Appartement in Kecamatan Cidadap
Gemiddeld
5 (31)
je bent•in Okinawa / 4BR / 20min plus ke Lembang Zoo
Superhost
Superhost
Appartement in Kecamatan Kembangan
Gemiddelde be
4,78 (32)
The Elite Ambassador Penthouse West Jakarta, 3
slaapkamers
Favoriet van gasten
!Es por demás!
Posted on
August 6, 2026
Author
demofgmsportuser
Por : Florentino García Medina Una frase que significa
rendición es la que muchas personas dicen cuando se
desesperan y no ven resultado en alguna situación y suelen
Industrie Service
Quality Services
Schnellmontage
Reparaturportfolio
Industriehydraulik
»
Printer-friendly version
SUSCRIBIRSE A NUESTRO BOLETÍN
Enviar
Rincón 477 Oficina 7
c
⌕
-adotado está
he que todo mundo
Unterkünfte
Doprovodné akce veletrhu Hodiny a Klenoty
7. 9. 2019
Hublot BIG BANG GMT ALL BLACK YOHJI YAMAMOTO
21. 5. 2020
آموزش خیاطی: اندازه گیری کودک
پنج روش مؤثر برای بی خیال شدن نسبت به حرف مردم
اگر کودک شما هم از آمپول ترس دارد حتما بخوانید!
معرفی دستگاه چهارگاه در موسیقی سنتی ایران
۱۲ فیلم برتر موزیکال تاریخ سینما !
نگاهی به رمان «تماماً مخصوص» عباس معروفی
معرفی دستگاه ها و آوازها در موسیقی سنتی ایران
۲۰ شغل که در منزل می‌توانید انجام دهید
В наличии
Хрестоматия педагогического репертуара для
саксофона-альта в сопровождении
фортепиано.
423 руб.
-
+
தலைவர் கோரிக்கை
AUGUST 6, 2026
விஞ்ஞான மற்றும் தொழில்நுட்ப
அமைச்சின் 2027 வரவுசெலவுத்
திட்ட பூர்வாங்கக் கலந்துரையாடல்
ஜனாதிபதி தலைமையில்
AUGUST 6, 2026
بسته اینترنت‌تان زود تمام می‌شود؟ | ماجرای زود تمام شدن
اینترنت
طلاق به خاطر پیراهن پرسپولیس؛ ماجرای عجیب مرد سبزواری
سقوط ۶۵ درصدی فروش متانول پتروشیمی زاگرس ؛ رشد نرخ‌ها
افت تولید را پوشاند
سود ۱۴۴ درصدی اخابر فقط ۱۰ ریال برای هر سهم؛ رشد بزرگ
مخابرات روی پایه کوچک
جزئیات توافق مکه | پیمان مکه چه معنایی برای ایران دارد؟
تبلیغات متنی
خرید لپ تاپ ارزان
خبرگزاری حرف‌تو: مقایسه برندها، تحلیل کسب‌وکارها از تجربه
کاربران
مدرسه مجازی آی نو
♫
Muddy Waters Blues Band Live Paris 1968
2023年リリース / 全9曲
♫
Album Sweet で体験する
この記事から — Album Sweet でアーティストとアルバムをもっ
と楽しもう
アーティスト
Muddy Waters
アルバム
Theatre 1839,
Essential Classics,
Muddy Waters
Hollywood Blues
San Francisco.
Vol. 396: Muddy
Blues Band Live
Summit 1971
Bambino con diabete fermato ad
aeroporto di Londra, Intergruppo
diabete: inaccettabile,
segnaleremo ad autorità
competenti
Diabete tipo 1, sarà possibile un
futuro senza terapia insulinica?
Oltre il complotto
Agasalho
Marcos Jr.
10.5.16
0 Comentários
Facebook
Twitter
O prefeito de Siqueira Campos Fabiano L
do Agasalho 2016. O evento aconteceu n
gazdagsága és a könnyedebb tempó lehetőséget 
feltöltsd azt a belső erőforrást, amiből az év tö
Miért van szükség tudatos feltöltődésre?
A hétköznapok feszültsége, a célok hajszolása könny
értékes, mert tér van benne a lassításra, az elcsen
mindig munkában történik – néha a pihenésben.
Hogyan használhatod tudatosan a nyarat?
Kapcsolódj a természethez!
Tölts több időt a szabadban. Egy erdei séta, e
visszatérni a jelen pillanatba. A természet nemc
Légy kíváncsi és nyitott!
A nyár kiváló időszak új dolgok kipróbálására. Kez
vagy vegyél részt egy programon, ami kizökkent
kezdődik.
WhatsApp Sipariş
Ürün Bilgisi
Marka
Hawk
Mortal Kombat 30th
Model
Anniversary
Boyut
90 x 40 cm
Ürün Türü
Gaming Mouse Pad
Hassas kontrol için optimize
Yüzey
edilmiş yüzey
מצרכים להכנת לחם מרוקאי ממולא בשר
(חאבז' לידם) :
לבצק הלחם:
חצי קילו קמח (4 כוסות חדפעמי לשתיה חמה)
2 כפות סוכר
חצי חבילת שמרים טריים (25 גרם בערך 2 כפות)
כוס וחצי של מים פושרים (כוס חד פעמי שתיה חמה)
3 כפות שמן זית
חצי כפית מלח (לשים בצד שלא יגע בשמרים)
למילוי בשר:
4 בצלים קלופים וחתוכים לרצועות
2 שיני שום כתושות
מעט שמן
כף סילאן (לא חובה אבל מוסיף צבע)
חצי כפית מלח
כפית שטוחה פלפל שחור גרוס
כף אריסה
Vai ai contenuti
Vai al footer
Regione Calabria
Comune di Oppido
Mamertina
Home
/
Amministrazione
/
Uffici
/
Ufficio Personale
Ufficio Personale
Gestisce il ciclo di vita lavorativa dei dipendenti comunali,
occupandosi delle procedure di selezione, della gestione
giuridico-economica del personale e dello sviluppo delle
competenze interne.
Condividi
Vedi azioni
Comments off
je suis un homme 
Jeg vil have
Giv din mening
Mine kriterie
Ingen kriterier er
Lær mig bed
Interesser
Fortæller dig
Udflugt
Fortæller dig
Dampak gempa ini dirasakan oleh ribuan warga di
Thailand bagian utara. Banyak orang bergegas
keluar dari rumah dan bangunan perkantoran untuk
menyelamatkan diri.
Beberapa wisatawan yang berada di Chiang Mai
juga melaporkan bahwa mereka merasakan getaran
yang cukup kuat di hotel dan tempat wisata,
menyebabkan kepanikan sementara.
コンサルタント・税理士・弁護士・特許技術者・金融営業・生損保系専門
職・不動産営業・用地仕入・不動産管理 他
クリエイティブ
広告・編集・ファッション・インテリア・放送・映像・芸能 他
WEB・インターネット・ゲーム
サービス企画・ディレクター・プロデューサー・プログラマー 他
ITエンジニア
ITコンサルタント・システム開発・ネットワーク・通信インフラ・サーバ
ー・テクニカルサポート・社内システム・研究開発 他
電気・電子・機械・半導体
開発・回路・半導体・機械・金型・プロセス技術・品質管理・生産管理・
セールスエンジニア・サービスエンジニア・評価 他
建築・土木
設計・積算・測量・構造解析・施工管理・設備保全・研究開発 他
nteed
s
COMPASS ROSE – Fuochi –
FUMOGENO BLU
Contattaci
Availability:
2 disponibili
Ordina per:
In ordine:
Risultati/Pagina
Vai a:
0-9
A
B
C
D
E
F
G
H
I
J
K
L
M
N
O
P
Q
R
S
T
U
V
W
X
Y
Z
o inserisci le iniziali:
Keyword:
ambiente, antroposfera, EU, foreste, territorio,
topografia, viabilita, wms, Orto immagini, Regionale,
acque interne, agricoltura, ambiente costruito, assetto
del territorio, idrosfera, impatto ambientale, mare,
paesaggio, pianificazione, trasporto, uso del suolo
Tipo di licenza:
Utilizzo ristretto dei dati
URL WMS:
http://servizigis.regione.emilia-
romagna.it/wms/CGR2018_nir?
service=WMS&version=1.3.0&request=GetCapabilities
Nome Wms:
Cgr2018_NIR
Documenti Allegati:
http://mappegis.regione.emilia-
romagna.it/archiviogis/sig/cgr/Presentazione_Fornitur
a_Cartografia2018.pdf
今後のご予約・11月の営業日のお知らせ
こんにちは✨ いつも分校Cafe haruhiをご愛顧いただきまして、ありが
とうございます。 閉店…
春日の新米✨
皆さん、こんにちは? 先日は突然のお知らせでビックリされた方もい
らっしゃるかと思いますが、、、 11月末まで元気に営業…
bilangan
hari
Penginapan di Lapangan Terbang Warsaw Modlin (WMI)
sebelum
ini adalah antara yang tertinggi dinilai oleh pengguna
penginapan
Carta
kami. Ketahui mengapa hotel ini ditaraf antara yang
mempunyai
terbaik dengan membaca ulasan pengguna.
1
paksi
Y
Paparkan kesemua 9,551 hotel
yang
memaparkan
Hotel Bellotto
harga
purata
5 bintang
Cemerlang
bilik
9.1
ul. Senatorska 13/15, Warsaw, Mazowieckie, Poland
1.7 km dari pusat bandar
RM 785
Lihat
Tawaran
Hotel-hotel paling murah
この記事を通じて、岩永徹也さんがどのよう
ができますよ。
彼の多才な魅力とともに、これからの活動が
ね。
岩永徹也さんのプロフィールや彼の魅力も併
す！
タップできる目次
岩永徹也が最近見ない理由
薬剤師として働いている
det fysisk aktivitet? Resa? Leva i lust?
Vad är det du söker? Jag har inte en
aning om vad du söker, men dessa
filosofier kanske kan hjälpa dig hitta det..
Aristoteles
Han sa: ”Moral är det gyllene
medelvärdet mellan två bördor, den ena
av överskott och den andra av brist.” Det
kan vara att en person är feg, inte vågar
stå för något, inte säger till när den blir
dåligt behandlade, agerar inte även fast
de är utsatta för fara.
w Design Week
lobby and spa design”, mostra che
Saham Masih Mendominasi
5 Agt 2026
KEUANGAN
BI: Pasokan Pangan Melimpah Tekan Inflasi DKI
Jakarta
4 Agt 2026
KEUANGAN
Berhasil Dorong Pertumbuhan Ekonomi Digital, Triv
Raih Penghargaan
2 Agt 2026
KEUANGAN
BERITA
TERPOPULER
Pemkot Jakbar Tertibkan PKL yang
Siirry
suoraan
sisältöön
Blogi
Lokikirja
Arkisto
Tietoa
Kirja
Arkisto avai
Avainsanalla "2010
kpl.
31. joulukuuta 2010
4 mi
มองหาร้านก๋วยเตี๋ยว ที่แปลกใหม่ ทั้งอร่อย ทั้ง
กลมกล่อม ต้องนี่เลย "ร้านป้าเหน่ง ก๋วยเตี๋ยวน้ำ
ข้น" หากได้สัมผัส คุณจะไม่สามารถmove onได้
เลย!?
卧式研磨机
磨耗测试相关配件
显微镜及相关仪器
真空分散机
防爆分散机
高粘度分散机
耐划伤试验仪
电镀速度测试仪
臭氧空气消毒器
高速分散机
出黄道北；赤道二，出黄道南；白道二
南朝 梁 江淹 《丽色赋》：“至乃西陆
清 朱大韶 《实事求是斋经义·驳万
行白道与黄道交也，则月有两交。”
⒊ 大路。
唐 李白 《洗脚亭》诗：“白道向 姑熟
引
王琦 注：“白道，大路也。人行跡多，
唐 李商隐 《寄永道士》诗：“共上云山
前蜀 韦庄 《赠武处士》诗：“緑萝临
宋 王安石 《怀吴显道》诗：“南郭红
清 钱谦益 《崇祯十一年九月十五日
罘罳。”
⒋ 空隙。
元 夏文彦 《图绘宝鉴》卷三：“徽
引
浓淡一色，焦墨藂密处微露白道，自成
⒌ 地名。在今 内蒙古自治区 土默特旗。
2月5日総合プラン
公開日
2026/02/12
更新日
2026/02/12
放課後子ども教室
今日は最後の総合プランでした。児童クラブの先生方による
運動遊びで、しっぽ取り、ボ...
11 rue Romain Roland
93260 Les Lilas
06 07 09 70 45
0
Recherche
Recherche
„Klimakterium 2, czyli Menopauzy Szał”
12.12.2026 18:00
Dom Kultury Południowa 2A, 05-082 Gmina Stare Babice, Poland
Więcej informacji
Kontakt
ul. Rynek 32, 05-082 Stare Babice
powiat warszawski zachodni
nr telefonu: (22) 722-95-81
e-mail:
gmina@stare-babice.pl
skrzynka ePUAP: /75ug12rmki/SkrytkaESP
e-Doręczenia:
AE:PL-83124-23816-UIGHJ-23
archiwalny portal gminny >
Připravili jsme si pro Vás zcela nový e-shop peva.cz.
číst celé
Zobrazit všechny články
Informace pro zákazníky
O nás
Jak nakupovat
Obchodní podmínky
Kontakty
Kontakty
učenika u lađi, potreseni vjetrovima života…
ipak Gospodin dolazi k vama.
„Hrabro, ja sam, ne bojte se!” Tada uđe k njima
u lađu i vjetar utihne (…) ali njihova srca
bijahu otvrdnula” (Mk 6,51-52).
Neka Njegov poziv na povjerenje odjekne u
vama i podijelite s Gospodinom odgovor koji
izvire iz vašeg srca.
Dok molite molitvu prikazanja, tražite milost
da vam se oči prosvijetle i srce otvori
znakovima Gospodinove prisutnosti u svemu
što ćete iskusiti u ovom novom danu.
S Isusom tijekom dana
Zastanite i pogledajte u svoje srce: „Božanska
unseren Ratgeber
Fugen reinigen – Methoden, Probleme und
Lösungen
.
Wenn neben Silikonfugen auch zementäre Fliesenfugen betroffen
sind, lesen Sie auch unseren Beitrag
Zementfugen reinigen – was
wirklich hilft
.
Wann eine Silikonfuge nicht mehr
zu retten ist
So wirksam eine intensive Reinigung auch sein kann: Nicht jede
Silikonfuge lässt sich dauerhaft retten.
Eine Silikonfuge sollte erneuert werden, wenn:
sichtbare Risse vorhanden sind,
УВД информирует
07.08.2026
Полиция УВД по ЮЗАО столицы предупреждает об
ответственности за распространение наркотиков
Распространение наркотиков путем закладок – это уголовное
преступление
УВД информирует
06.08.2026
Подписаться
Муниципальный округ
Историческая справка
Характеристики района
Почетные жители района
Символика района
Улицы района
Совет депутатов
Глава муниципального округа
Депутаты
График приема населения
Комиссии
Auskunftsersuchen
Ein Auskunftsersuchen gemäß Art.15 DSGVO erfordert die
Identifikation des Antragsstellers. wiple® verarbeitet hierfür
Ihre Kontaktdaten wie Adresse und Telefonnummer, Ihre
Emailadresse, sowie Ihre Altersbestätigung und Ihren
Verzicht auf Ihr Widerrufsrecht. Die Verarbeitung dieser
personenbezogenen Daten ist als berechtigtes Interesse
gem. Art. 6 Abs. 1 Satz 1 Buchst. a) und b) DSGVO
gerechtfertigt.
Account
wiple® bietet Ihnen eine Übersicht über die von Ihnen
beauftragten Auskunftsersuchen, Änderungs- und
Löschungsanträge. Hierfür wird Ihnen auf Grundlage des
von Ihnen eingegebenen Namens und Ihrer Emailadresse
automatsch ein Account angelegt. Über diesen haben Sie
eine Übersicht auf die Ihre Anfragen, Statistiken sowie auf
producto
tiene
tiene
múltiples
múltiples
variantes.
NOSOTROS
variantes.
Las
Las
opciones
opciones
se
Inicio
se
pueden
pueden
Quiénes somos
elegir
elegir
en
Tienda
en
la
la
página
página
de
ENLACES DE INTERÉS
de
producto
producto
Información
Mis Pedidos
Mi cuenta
--
Assignment —
Copy out everything above, from the start of the rows down through the line containing "Diabete tipo 1, sarà possibile un", with both ends included.

Result for this task —
Appartement in Kecamatan Cidadap
Gemiddeld
5 (31)
je bent•in Okinawa / 4BR / 20min plus ke Lembang Zoo
Superhost
Superhost
Appartement in Kecamatan Kembangan
Gemiddelde be
4,78 (32)
The Elite Ambassador Penthouse West Jakarta, 3
slaapkamers
Favoriet van gasten
!Es por demás!
Posted on
August 6, 2026
Author
demofgmsportuser
Por : Florentino García Medina Una frase que significa
rendición es la que muchas personas dicen cuando se
desesperan y no ven resultado en alguna situación y suelen
Industrie Service
Quality Services
Schnellmontage
Reparaturportfolio
Industriehydraulik
»
Printer-friendly version
SUSCRIBIRSE A NUESTRO BOLETÍN
Enviar
Rincón 477 Oficina 7
c
⌕
-adotado está
he que todo mundo
Unterkünfte
Doprovodné akce veletrhu Hodiny a Klenoty
7. 9. 2019
Hublot BIG BANG GMT ALL BLACK YOHJI YAMAMOTO
21. 5. 2020
آموزش خیاطی: اندازه گیری کودک
پنج روش مؤثر برای بی خیال شدن نسبت به حرف مردم
اگر کودک شما هم از آمپول ترس دارد حتما بخوانید!
معرفی دستگاه چهارگاه در موسیقی سنتی ایران
۱۲ فیلم برتر موزیکال تاریخ سینما !
نگاهی به رمان «تماماً مخصوص» عباس معروفی
معرفی دستگاه ها و آوازها در موسیقی سنتی ایران
۲۰ شغل که در منزل می‌توانید انجام دهید
В наличии
Хрестоматия педагогического репертуара для
саксофона-альта в сопровождении
фортепиано.
423 руб.
-
+
தலைவர் கோரிக்கை
AUGUST 6, 2026
விஞ்ஞான மற்றும் தொழில்நுட்ப
அமைச்சின் 2027 வரவுசெலவுத்
திட்ட பூர்வாங்கக் கலந்துரையாடல்
ஜனாதிபதி தலைமையில்
AUGUST 6, 2026
بسته اینترنت‌تان زود تمام می‌شود؟ | ماجرای زود تمام شدن
اینترنت
طلاق به خاطر پیراهن پرسپولیس؛ ماجرای عجیب مرد سبزواری
سقوط ۶۵ درصدی فروش متانول پتروشیمی زاگرس ؛ رشد نرخ‌ها
افت تولید را پوشاند
سود ۱۴۴ درصدی اخابر فقط ۱۰ ریال برای هر سهم؛ رشد بزرگ
مخابرات روی پایه کوچک
جزئیات توافق مکه | پیمان مکه چه معنایی برای ایران دارد؟
تبلیغات متنی
خرید لپ تاپ ارزان
خبرگزاری حرف‌تو: مقایسه برندها، تحلیل کسب‌وکارها از تجربه
کاربران
مدرسه مجازی آی نو
♫
Muddy Waters Blues Band Live Paris 1968
2023年リリース / 全9曲
♫
Album Sweet で体験する
この記事から — Album Sweet でアーティストとアルバムをもっ
と楽しもう
アーティスト
Muddy Waters
アルバム
Theatre 1839,
Essential Classics,
Muddy Waters
Hollywood Blues
San Francisco.
Vol. 396: Muddy
Blues Band Live
Summit 1971
Bambino con diabete fermato ad
aeroporto di Londra, Intergruppo
diabete: inaccettabile,
segnaleremo ad autorità
competenti
Diabete tipo 1, sarà possibile un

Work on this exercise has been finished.